AUFGABENSTELLUNG: Übertragen Sie diesen Satz aus dem Quelldokument ins Englische: „Unrealistisch wäre es hier eher, wenn bis zum letzten Seegrashalm alles klar konturiert und scharf wäre.“
─── QUELLDOKUMENT
Bild- und Tonqualität

Von einem Pixar-Film erwartet man in Sachen Bildqualität kaum etwas anderes als absolute Perfektion. Das gilt natürlich auch für Findet Dorie, dessen Farben wunderbar leuchtend wiedergegeben werden und der einen absolut kräftigen Kontrastumfang hat. Die Tatsache, dass es auf Hintergründen und um Figuren herum ein wenig milchig-verschwommen aussieht, lässt das Geschehen noch weitaus realistischer erscheinen und bringt den typischen, leicht trüben Look des Meers etwas authentischer rüber. Unrealistisch wäre es hier eher, wenn bis zum letzten Seegrashalm alles klar konturiert und scharf wäre. Natürlich ist die Auflösung im Vordergrund erhaben und die Bildruhe könnte kaum besser sein. Hervorragend gelingen Farbübergänge, die zu keiner Zeit Color-Banding verursachen und sehr homogen verlaufen.
──────
─── EXTRAHIERTE DATEN
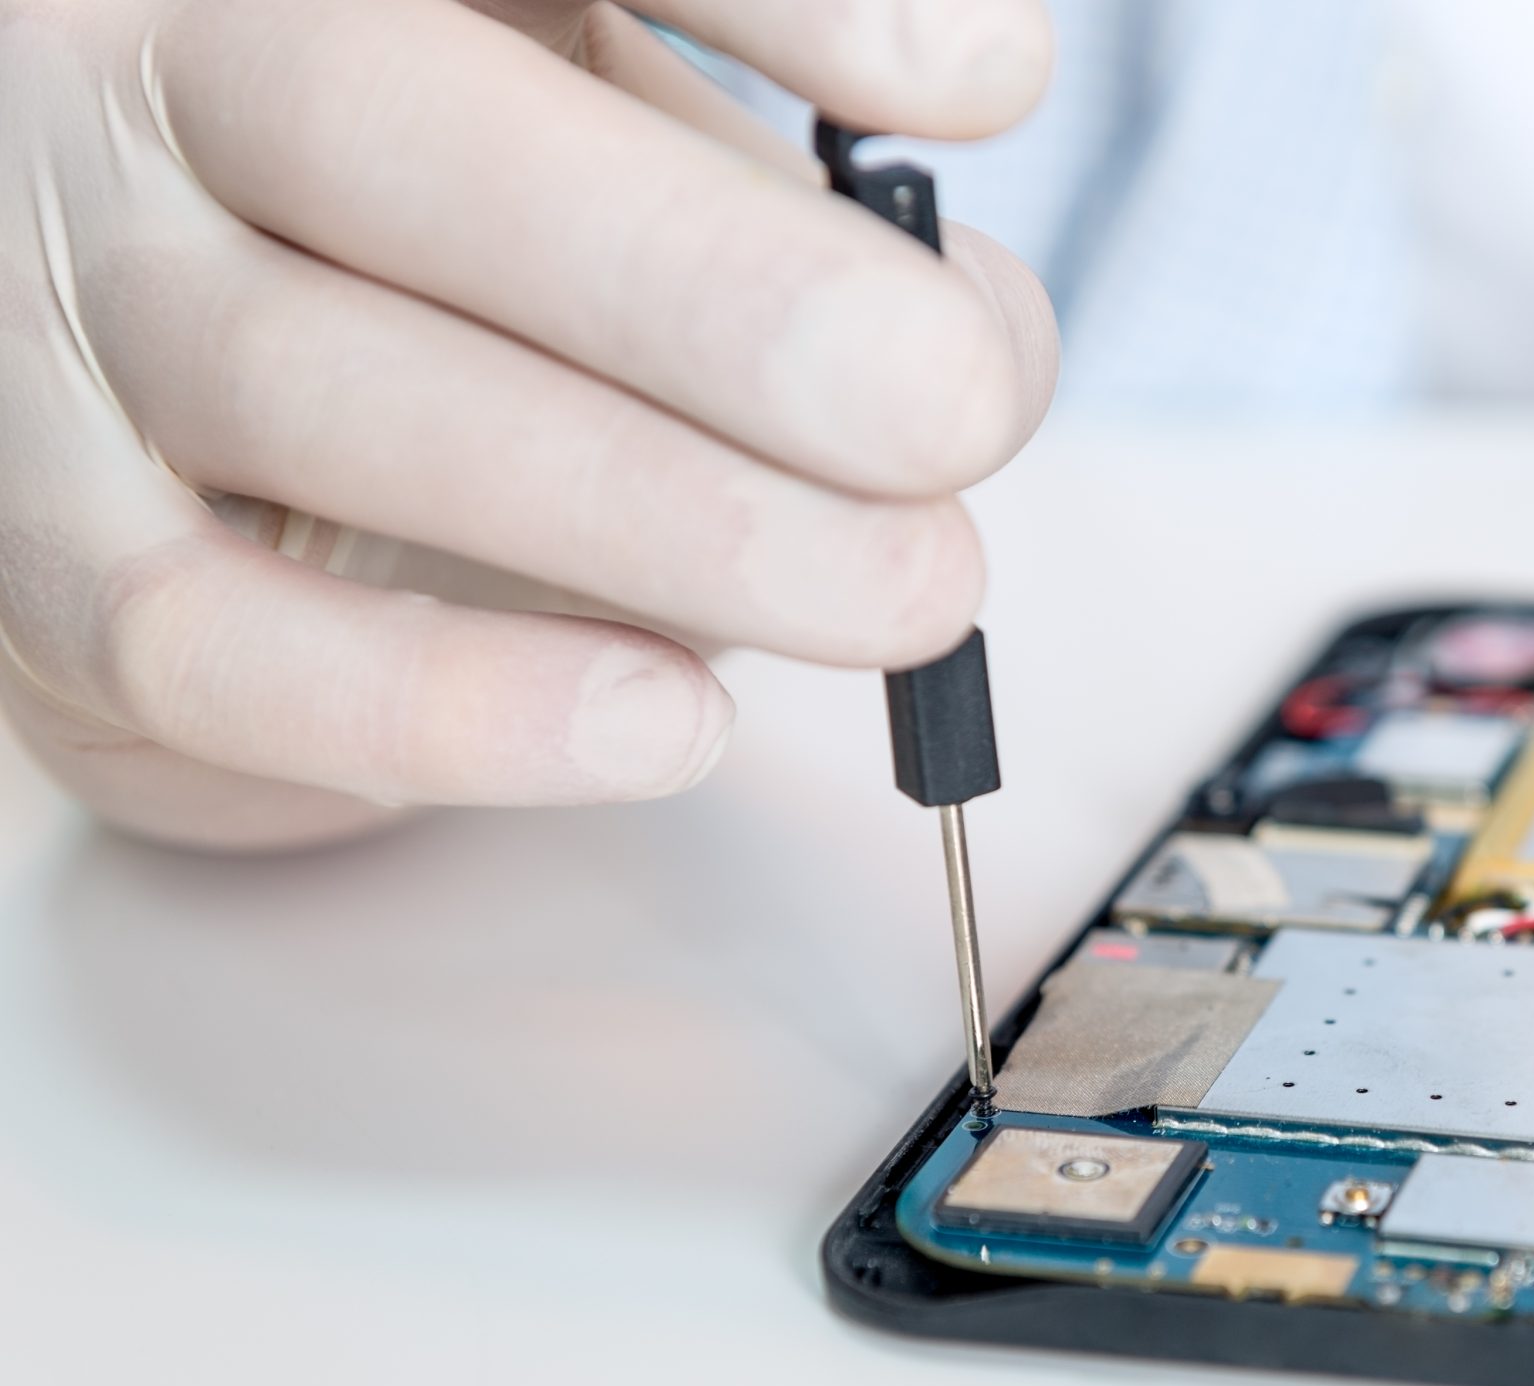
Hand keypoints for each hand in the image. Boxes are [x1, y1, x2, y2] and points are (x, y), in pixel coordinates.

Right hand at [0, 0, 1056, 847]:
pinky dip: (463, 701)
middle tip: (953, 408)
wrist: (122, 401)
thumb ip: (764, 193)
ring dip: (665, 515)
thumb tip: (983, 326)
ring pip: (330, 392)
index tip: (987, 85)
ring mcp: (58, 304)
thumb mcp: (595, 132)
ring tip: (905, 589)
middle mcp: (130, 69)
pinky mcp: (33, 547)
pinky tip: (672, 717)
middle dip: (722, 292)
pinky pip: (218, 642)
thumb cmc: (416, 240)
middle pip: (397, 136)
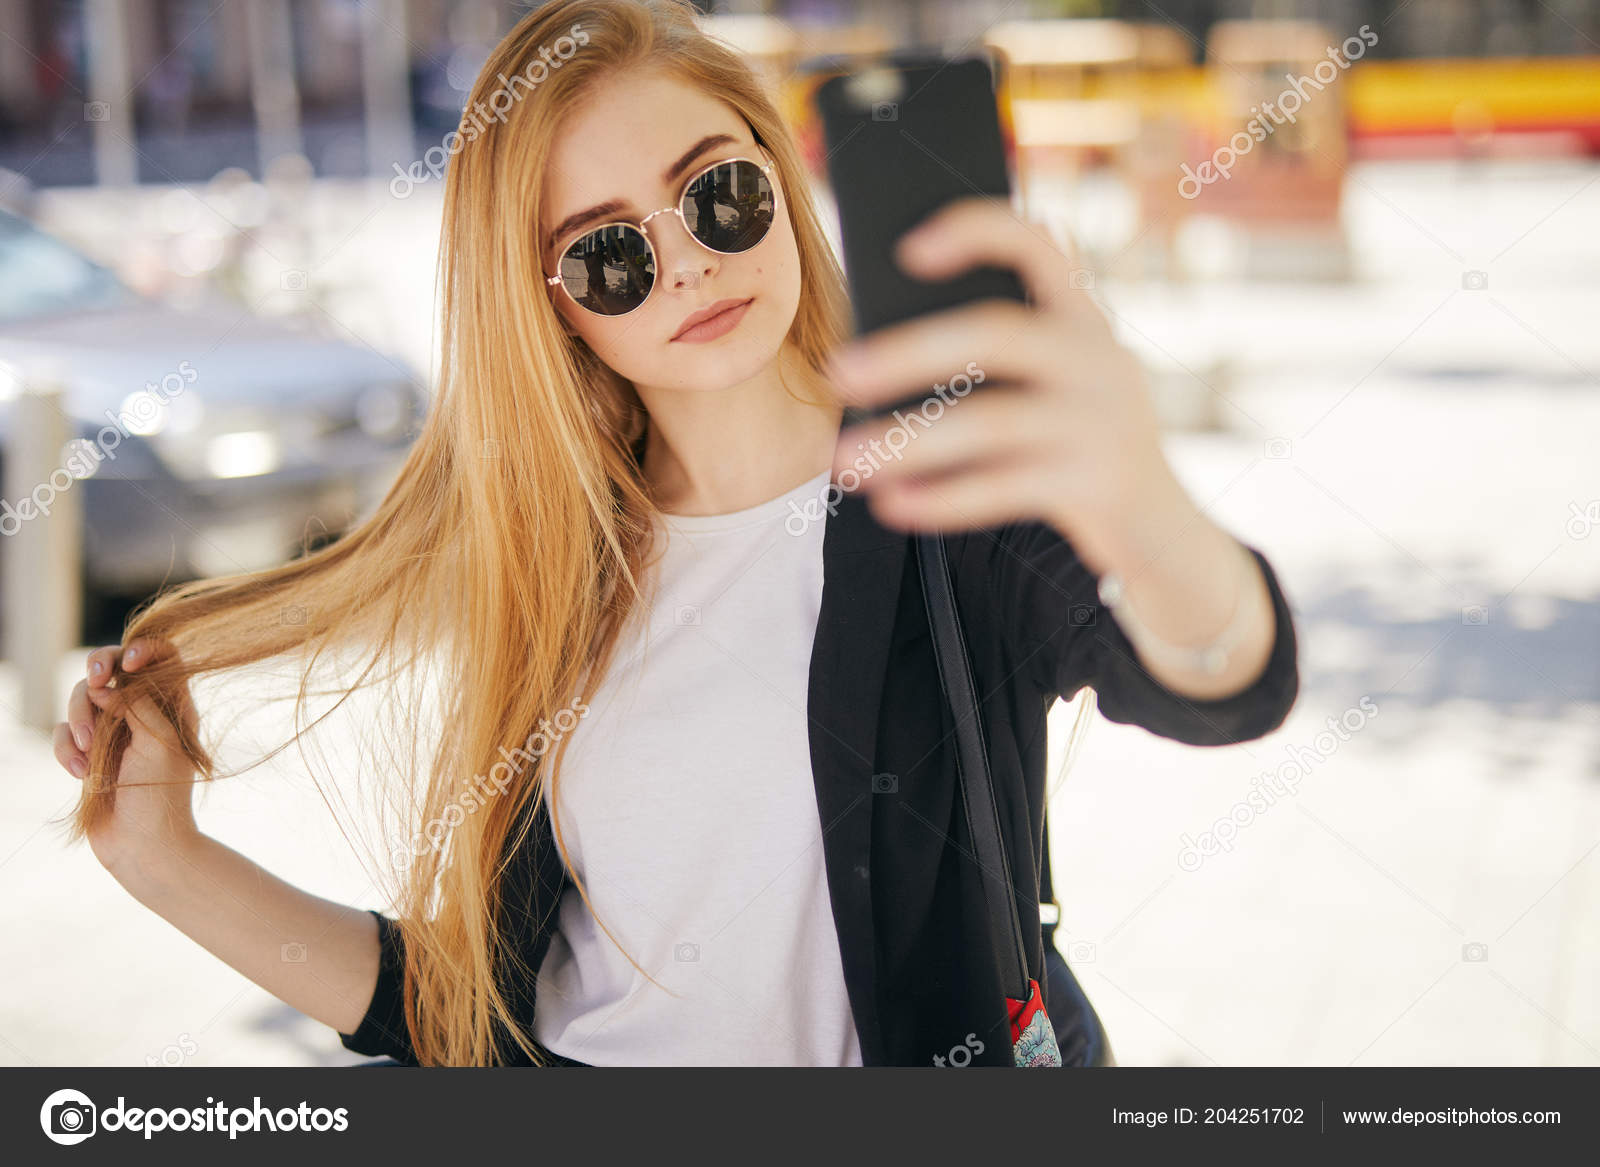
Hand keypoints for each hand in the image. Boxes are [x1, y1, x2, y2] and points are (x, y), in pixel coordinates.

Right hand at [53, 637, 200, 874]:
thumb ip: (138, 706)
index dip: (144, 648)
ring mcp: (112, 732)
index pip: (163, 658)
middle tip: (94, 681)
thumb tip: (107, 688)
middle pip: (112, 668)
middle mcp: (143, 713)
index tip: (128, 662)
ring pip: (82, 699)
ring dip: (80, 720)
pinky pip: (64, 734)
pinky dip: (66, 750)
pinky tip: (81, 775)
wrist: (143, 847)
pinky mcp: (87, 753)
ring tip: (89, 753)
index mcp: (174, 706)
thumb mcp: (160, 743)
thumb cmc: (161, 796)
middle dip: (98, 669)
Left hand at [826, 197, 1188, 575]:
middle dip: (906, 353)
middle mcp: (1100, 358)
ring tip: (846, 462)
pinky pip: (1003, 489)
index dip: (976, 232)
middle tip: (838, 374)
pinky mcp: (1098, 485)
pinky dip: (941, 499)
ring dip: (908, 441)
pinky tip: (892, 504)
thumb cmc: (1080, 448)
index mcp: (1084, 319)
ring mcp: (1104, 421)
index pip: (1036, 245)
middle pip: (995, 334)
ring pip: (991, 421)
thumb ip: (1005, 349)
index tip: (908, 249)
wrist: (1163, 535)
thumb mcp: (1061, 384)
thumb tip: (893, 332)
──────
ERGEBNIS: What would be unrealistic here, rather, is if everything down to the last blade of seagrass were clearly outlined and sharp.